■ List of tasks
a) In the Christian Science testimony, what illness did the writer's mother have when Christian Science reached her?
b) List everything the Christian Science testimony says the writer's mother did after her healing.
c) Carry on the Christian Science testimony from its last sentence.

"The 'still, small voice' of scientific thought reaches over continent and ocean to the globe's remotest bound." So writes Mrs. Eddy in Science and Health (p. 559). Because this "scientific thought" found its way to a remote rural community, around the turn of the century, three generations of my family have been spiritually blessed. It reached my mother when she was a young woman suffering from a medically diagnosed heart ailment, with no hope for her recovery. At this point, a relative who was a member of the medical profession recommended that my mother try Christian Science; she had heard it healed. In desperation my mother did this willingly. In spite of much opposition from members of her family, she clung steadfastly to her new hope, and a healing resulted. Later she joined The Mother Church and a branch church and did much to alleviate suffering and to share her newfound joy.
I was raised as a Christian Scientist. During my teen years and early womanhood I was not always a working Christian Scientist, but studied haphazardly. However, the seed had been sown and later, through much tribulation resulting from a complex human relationship problem, the seed began to spring up and bear fruit as I reached out to God's love in times of overwhelming stress.

■ Entries shown
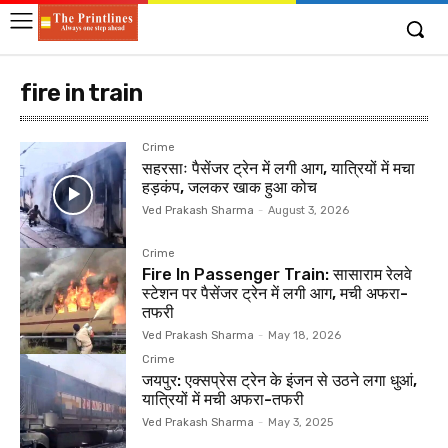
fire in train
Crime
सहरसाः पैसेंजर ट्रेन में लगी आग, यात्रियों में मचा
हड़कंप, जलकर खाक हुआ कोच
Ved Prakash Sharma
-
August 3, 2026
Crime
Fire In Passenger Train: सासाराम रेलवे
स्टेशन पर पैसेंजर ट्रेन में लगी आग, मची अफरा-
तफरी
Ved Prakash Sharma
-
May 18, 2026
Crime
जयपुर: एक्सप्रेस ट्रेन के इंजन से उठने लगा धुआं,
यात्रियों में मची अफरा-तफरी
Ved Prakash Sharma
-
May 3, 2025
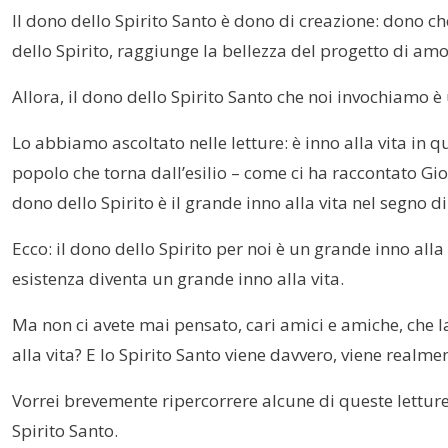
Il dono dello Spirito Santo è dono di creazione: dono che
dello Spirito, raggiunge la bellezza del progetto di amo
Allora, il dono dello Spirito Santo che noi invochiamo è 
Lo abbiamo ascoltato nelle letture: è inno alla vita in qu
popolo che torna dall’esilio – come ci ha raccontato Gioe
dono dello Spirito è il grande inno alla vita nel segno 
Ecco: il dono dello Spirito per noi è un grande inno all
esistenza diventa un grande inno alla vita.
Ma non ci avete mai pensato, cari amici e amiche, che la 
alla vita? E lo Spirito Santo viene davvero, viene realme
Vorrei brevemente ripercorrere alcune di queste letture, 
Spirito Santo.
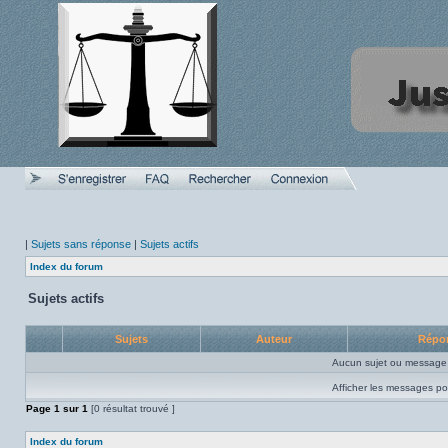
|
Sujets sans réponse
|
Sujets actifs
Index du forum
Sujets actifs
Sujets
Auteur
Répo
Aucun sujet ou message 
Afficher les messages po
Page
1
sur
1
[0 résultat trouvé ]
Index du forum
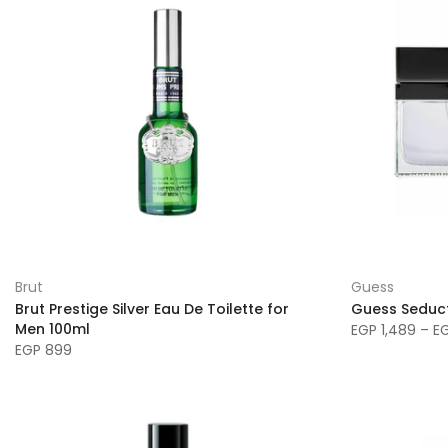
Brut
Guess
Brut Prestige Silver Eau De Toilette for
Guess Seduct
Men 100ml
EGP 1,489 – EG
EGP 899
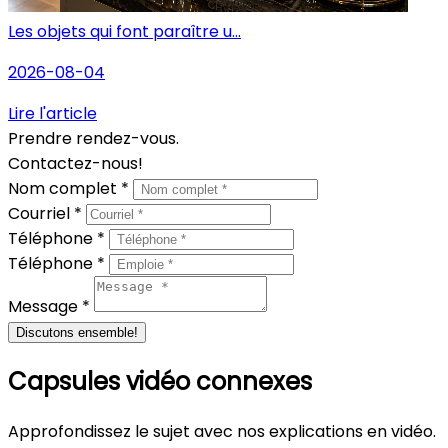
Les objets qui font paraître u...
2026-08-04
Lire l'article
Prendre rendez-vous.
Contactez-nous!
Nom complet *
Courriel *
Téléphone *
Téléphone *
Message *
Discutons ensemble!
Capsules vidéo connexes
Approfondissez le sujet avec nos explications en vidéo.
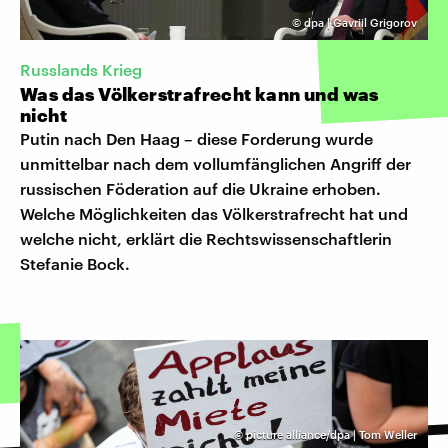
©
dpa | Gavriil Grigorov
Russlands Krieg
Was das Völkerstrafrecht kann und was
nicht
Putin nach Den Haag – diese Forderung wurde
unmittelbar nach dem vollumfänglichen Angriff der
russischen Föderation auf die Ukraine erhoben.
Welche Möglichkeiten das Völkerstrafrecht hat und
welche nicht, erklärt die Rechtswissenschaftlerin
Stefanie Bock.
©
picture alliance/dpa | Tom Weller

■ Numbered responses
a) A medically diagnosed heart ailment.

b)
- Joined The Mother Church
- Joined a branch church
- Did much to alleviate suffering
- Shared her newfound joy

c)
Although I was a member of The Mother Church and a branch church, the hour came when it was necessary for me to decide whether I was really willing to turn wholeheartedly to God and apply the teachings of Christian Science or to continue the treadmill of mortal existence. I chose the former. Truly, I can say with the Psalmist (Ps. 40:2), "He brought me up also out of an horrible pit, out of the miry clay, and set my feet upon a rock, and established my goings." Spiritual progress began, and gradual transformation in my daily affairs was evidenced. Class instruction in Christian Science soon followed.